What the task asks: Set out the lines below as a JSON list of strings, one string per line and blank lines omitted, covering only the part that opens with the line containing "common name: Sticky snakeroot" and closes with the line containing "scientific name: Crataegus monogyna", both of those lines included.
# The records start
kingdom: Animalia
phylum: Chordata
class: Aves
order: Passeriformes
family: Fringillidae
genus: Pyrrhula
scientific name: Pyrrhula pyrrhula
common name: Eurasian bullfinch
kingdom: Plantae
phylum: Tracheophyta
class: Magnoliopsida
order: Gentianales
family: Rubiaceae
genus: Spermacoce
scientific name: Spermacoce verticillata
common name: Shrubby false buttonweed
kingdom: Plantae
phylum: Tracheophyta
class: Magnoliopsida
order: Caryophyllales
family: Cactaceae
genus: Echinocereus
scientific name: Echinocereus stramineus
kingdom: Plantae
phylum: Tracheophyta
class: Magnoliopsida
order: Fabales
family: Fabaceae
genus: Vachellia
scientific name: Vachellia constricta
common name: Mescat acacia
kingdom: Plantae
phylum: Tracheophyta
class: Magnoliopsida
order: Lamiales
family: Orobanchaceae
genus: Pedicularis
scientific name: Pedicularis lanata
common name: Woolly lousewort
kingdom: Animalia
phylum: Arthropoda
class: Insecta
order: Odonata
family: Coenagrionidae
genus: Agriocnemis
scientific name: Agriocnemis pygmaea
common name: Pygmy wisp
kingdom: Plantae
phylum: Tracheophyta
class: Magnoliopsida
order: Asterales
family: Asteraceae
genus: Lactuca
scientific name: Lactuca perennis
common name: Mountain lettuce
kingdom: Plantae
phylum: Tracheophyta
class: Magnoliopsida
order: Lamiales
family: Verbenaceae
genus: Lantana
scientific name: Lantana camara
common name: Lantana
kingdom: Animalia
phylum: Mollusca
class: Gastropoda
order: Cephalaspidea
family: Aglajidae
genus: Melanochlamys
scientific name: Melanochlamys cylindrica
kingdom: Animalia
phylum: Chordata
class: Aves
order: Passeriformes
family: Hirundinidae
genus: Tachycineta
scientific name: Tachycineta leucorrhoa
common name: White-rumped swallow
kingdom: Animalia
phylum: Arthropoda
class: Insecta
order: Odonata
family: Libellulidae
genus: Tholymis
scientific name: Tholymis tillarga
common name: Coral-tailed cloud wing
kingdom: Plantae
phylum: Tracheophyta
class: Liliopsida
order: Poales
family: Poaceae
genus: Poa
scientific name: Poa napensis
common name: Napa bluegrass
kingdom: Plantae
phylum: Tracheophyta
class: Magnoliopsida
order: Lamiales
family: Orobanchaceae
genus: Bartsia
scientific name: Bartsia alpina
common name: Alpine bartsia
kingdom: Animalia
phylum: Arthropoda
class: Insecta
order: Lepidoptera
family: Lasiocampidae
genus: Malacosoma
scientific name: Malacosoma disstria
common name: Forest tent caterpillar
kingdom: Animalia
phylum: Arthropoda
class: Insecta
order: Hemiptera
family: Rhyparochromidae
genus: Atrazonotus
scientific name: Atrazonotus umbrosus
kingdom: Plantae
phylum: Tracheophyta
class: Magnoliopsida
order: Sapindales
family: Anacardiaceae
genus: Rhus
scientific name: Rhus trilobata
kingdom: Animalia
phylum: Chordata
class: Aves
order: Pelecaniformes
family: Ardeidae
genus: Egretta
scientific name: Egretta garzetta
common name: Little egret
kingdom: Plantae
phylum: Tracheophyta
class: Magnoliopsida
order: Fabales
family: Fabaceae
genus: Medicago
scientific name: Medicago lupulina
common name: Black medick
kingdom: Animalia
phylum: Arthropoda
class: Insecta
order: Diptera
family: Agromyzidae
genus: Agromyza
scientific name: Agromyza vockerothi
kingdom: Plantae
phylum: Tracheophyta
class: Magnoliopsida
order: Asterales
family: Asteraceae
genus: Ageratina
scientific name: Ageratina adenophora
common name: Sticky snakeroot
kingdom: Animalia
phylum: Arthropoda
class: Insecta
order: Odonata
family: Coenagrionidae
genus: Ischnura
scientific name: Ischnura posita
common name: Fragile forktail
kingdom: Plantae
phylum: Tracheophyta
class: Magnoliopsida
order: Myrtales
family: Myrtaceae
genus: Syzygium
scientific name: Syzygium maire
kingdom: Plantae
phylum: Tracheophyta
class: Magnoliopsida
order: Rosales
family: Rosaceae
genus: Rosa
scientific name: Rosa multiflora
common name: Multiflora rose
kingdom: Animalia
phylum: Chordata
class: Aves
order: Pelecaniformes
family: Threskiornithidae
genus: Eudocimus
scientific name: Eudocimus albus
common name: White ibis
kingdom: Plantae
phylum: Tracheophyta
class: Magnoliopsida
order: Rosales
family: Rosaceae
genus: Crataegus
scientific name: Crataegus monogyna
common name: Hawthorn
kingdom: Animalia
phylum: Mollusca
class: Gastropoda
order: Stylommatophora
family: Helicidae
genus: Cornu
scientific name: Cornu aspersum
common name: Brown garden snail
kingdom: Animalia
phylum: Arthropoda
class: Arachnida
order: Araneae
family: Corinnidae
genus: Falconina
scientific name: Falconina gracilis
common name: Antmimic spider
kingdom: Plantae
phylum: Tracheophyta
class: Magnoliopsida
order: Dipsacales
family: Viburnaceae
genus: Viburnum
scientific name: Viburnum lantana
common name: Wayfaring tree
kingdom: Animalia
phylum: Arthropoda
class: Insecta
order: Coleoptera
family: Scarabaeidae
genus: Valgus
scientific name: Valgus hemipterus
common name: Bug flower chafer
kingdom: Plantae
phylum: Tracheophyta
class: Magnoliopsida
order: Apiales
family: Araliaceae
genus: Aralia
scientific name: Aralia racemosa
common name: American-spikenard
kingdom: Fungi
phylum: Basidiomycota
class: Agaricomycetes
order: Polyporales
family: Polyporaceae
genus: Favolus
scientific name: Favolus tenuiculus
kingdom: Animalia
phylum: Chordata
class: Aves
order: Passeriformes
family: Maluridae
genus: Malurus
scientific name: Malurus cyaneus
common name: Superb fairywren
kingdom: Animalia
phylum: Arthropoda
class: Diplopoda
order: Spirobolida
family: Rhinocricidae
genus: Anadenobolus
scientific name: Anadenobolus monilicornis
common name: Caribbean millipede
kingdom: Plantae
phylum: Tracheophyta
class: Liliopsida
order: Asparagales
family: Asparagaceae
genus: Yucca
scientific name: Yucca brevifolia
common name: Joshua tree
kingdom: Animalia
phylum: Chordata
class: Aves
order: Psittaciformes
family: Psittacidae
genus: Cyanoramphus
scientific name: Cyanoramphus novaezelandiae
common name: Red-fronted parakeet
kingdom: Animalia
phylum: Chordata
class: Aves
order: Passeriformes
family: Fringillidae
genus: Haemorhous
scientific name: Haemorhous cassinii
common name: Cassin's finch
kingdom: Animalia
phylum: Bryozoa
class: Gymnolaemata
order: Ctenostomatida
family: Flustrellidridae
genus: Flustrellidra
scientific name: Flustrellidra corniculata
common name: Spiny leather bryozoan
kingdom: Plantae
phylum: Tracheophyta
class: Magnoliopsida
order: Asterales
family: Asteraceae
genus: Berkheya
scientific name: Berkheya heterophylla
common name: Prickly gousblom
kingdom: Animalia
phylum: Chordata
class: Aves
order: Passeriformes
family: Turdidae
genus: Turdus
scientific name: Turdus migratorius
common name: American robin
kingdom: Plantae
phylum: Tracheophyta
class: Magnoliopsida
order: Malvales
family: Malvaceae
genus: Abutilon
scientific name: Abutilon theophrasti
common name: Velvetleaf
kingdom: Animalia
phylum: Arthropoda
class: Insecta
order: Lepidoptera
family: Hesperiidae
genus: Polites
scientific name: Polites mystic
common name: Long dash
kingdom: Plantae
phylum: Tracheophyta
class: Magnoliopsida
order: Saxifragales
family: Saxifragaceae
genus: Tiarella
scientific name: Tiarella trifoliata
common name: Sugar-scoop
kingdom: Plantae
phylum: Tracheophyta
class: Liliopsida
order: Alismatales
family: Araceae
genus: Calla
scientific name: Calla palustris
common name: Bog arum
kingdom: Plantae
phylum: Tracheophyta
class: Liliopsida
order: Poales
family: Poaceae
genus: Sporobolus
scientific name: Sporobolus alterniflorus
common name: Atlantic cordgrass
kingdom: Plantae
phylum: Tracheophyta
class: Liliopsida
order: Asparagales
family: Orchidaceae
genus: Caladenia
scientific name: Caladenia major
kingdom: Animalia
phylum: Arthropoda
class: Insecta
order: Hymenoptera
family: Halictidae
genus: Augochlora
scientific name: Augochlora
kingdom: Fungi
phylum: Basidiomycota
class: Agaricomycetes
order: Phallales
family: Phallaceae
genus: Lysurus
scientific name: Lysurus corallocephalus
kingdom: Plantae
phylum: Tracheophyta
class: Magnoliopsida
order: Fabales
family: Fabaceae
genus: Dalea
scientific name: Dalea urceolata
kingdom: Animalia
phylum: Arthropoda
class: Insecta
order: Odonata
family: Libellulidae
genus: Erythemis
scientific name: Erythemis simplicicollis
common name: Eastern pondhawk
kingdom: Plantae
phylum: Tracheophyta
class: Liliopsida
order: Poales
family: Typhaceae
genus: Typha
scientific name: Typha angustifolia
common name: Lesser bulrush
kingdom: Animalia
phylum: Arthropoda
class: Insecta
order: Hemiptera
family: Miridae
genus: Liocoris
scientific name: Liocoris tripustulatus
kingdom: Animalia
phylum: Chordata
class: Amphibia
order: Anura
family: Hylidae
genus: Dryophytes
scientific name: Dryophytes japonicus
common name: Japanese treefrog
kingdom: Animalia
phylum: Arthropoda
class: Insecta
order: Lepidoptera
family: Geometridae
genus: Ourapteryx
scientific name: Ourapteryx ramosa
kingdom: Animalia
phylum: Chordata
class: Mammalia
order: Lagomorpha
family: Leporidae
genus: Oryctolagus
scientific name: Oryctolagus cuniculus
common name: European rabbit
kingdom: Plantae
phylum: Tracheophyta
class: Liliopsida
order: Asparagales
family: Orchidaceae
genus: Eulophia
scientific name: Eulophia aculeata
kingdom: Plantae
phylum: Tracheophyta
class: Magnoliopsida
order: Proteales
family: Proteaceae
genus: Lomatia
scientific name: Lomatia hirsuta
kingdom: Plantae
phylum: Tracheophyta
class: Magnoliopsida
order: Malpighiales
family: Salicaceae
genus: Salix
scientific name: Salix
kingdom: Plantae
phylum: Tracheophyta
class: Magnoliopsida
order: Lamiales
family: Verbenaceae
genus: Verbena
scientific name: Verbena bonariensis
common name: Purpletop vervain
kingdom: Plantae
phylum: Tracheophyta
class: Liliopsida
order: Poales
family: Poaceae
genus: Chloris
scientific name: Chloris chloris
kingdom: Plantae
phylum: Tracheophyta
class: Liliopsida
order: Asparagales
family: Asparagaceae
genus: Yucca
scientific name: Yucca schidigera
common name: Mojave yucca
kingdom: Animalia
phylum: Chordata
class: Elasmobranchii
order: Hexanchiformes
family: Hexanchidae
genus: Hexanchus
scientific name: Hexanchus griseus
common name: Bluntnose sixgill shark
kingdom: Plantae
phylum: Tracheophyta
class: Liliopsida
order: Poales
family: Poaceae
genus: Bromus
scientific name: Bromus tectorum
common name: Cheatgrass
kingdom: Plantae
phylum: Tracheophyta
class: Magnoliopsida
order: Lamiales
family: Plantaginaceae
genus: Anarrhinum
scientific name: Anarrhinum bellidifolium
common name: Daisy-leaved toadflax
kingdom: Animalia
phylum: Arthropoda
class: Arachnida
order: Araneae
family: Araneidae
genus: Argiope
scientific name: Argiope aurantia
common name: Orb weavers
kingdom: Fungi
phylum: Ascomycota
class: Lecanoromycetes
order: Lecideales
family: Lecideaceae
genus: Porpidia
# The records end
Answer for this exercise:
[
  "common name: Sticky snakeroot",
  "kingdom: Animalia",
  "phylum: Arthropoda",
  "class: Insecta",
  "order: Odonata",
  "family: Coenagrionidae",
  "genus: Ischnura",
  "scientific name: Ischnura posita",
  "common name: Fragile forktail",
  "kingdom: Plantae",
  "phylum: Tracheophyta",
  "class: Magnoliopsida",
  "order: Myrtales",
  "family: Myrtaceae",
  "genus: Syzygium",
  "scientific name: Syzygium maire",
  "kingdom: Plantae",
  "phylum: Tracheophyta",
  "class: Magnoliopsida",
  "order: Rosales",
  "family: Rosaceae",
  "genus: Rosa",
  "scientific name: Rosa multiflora",
  "common name: Multiflora rose",
  "kingdom: Animalia",
  "phylum: Chordata",
  "class: Aves",
  "order: Pelecaniformes",
  "family: Threskiornithidae",
  "genus: Eudocimus",
  "scientific name: Eudocimus albus",
  "common name: White ibis",
  "kingdom: Plantae",
  "phylum: Tracheophyta",
  "class: Magnoliopsida",
  "order: Rosales",
  "family: Rosaceae",
  "genus: Crataegus",
  "scientific name: Crataegus monogyna"
]